Ad aprire il menù dei fritti della Pizzeria Luca Brancaccio di Caserta è il Crocchè di patate, preparato in maniera completamente artigianale così come tutte le altre fritture in carta. Il crocchè di Brancaccio è composto da patate di Avezzano IGP, provola di Napoli, parmigiano e prosciutto cotto arrostito, con una sottile e croccante panatura esterna.
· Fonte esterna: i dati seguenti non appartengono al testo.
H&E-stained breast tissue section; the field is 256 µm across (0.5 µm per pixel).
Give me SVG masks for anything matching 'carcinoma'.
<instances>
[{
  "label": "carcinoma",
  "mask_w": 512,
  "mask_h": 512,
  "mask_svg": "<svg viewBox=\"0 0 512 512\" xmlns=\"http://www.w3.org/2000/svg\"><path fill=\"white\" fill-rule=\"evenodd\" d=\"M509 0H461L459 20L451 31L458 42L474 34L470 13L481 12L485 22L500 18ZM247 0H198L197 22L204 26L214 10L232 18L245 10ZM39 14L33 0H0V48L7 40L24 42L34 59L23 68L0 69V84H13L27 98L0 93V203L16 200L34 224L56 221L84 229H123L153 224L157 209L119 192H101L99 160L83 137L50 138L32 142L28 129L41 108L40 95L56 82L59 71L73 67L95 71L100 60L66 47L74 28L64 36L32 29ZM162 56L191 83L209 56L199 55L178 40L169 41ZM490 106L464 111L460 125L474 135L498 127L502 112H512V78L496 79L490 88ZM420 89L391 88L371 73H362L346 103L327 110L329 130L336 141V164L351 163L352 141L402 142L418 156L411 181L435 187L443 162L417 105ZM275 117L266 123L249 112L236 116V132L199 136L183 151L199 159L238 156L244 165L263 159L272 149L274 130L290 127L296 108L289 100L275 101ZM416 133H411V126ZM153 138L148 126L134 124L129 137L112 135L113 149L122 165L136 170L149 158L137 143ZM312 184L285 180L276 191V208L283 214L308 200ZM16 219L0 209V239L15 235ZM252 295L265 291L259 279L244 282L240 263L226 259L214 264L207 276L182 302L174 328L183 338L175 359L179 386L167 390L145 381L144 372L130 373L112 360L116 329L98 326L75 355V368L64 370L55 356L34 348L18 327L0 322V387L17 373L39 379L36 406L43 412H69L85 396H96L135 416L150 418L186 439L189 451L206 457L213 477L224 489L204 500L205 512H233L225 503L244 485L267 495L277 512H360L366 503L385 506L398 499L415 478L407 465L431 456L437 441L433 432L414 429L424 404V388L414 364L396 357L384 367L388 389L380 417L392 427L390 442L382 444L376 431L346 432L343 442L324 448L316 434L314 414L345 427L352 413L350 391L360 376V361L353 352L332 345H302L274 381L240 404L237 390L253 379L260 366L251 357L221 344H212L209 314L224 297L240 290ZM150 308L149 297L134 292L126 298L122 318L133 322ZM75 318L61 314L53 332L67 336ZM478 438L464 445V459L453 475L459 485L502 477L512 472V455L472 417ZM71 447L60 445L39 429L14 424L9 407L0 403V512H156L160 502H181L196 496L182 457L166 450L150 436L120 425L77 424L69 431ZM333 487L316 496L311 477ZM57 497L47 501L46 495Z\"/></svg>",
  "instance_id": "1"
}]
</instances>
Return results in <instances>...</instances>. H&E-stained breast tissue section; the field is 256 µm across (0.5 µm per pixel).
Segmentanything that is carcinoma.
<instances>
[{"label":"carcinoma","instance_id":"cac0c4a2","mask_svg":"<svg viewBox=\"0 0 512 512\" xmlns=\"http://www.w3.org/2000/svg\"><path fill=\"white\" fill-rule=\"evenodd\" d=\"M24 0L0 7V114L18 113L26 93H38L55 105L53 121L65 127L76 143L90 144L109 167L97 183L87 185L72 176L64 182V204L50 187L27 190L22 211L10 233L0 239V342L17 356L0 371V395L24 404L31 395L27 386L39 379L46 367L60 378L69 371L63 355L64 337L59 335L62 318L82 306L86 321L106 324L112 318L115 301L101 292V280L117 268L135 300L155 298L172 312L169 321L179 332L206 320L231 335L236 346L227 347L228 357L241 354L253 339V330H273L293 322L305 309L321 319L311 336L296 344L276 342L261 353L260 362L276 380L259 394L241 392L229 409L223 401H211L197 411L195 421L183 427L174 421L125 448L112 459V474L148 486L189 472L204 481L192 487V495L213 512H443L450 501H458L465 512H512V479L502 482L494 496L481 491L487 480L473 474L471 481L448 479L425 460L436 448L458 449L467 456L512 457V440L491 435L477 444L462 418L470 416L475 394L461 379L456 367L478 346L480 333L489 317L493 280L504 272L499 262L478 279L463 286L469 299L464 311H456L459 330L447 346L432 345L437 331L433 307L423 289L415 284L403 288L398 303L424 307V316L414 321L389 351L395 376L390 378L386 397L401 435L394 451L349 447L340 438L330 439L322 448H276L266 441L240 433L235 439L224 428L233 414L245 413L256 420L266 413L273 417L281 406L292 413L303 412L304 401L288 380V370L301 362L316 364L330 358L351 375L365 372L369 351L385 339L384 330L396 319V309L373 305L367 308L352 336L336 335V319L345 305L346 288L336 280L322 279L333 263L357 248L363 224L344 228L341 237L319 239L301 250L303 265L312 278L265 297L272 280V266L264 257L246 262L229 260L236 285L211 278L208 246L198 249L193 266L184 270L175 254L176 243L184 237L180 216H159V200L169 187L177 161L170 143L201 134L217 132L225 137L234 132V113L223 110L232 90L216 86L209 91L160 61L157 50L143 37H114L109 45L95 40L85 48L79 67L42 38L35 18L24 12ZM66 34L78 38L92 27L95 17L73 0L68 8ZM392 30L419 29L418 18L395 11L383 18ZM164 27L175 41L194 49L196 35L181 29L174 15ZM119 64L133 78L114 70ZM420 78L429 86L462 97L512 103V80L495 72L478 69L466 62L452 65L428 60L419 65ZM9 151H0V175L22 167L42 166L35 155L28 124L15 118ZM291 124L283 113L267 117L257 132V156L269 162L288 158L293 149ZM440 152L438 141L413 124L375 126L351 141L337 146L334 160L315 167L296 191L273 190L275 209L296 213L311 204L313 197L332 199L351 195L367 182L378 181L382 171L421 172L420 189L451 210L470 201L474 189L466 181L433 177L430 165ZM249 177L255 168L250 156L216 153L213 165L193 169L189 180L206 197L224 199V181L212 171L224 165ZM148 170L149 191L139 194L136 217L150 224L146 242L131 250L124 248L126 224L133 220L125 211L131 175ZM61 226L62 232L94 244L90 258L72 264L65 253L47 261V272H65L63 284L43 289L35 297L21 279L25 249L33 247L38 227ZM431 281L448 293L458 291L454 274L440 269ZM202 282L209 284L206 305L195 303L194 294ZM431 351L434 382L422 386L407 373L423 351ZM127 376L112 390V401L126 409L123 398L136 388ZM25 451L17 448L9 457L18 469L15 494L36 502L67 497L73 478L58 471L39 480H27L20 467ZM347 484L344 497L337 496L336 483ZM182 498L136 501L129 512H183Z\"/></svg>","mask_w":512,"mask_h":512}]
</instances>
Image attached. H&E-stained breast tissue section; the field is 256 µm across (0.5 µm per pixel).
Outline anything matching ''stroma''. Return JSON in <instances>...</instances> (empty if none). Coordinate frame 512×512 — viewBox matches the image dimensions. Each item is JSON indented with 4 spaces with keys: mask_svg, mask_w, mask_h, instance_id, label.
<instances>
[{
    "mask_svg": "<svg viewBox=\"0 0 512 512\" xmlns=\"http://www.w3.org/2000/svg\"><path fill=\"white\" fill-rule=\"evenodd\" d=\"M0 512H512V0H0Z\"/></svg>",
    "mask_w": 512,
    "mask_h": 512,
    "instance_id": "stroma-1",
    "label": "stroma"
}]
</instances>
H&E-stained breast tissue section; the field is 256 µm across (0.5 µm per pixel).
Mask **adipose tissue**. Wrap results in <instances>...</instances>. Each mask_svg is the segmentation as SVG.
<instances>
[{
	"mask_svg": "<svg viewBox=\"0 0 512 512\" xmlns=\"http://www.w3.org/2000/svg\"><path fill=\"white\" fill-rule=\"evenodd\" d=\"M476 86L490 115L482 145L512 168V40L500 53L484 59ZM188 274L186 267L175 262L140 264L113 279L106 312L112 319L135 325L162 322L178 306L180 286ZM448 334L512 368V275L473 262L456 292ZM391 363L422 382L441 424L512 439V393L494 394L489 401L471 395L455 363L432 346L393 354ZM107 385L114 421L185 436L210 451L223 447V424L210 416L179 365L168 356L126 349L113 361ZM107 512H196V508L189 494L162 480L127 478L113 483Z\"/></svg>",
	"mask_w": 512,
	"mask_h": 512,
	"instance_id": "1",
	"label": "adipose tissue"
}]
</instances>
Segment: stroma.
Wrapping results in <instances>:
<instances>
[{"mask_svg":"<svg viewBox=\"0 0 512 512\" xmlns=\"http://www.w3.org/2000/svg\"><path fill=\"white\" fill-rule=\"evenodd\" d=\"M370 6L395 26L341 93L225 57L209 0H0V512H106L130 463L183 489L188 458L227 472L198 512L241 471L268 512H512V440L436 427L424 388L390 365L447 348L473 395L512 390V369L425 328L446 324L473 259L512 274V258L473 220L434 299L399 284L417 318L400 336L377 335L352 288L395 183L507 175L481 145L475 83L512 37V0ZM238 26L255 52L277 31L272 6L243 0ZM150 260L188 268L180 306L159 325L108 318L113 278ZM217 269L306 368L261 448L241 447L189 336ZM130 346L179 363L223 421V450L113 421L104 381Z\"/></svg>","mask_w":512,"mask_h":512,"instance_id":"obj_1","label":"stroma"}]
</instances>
Uno dei più antichi timballi napoletani, protagonista dello street food specialmente nel centro storico, è la frittatina di pasta che Luca Brancaccio propone in due versioni chiamate rispettivamente Partenopea e Napoletana. La Frittatina Napoletana è la più classica delle due: con bucatini di Gragnano IGP, piselli, besciamella di latte nobile, grana grattugiato DOP riserva 20 mesi, macinato di carne marchigiana IGP e provola di Napoli. La Frittatina Partenopea, invece, è ripiena di pasta e patate con la provola.

Non può mancare l’Arancina di riso, composta da riso Goio DOP, ragù di pomodoro San Marzano DOP, macinato di marchigiana IGP, piselli, grana grattugiato DOP riserva 20 mesi e fior di latte di Napoli.

Di tradizione antichissima è anche la Montanara: un quarto di panetto di pizza fritto, condito con pomodoro (qui Brancaccio usa quello del Piennolo), Grana Padano grattugiato, basilico. Oltre alla Montanara Classica, nel menù di Luca Brancaccio è presente anche la Montanara Bologna, con ricotta di bufala campana, pistacchio di Bronte DOP, mortadella di Bologna, zest di limone.

Specialità di Luca Brancaccio è la Provola in carrozza: un abbondante medaglione di provola di Napoli stagionata con panatura di cornflakes.

Piccoli sfizi da gustare in attesa della pizza.

La Pizzeria Luca Brancaccio è a Caserta, in via Sardegna, 42.
Chiusa il lunedì e la domenica a pranzo.